[RECORDS FOR THE EXERCISE — start]

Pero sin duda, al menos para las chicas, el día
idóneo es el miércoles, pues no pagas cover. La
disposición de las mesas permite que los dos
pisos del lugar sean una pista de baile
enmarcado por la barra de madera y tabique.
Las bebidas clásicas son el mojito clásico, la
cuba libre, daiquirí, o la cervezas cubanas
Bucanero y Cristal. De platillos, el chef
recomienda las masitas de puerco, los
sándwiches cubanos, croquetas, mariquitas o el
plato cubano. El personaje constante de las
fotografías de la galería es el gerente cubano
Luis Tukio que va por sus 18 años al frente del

[RECORDS FOR THE EXERCISE — finish]

#### AIM OF THE EXERCISE
Each line of the data above needs to be returned exactly.

#### PROBLEM SOLUTION
Pero sin duda, al menos para las chicas, el día
idóneo es el miércoles, pues no pagas cover. La
disposición de las mesas permite que los dos
pisos del lugar sean una pista de baile
enmarcado por la barra de madera y tabique.
Las bebidas clásicas son el mojito clásico, la
cuba libre, daiquirí, o la cervezas cubanas
Bucanero y Cristal. De platillos, el chef
recomienda las masitas de puerco, los
sándwiches cubanos, croquetas, mariquitas o el
plato cubano. El personaje constante de las
fotografías de la galería es el gerente cubano
Luis Tukio que va por sus 18 años al frente del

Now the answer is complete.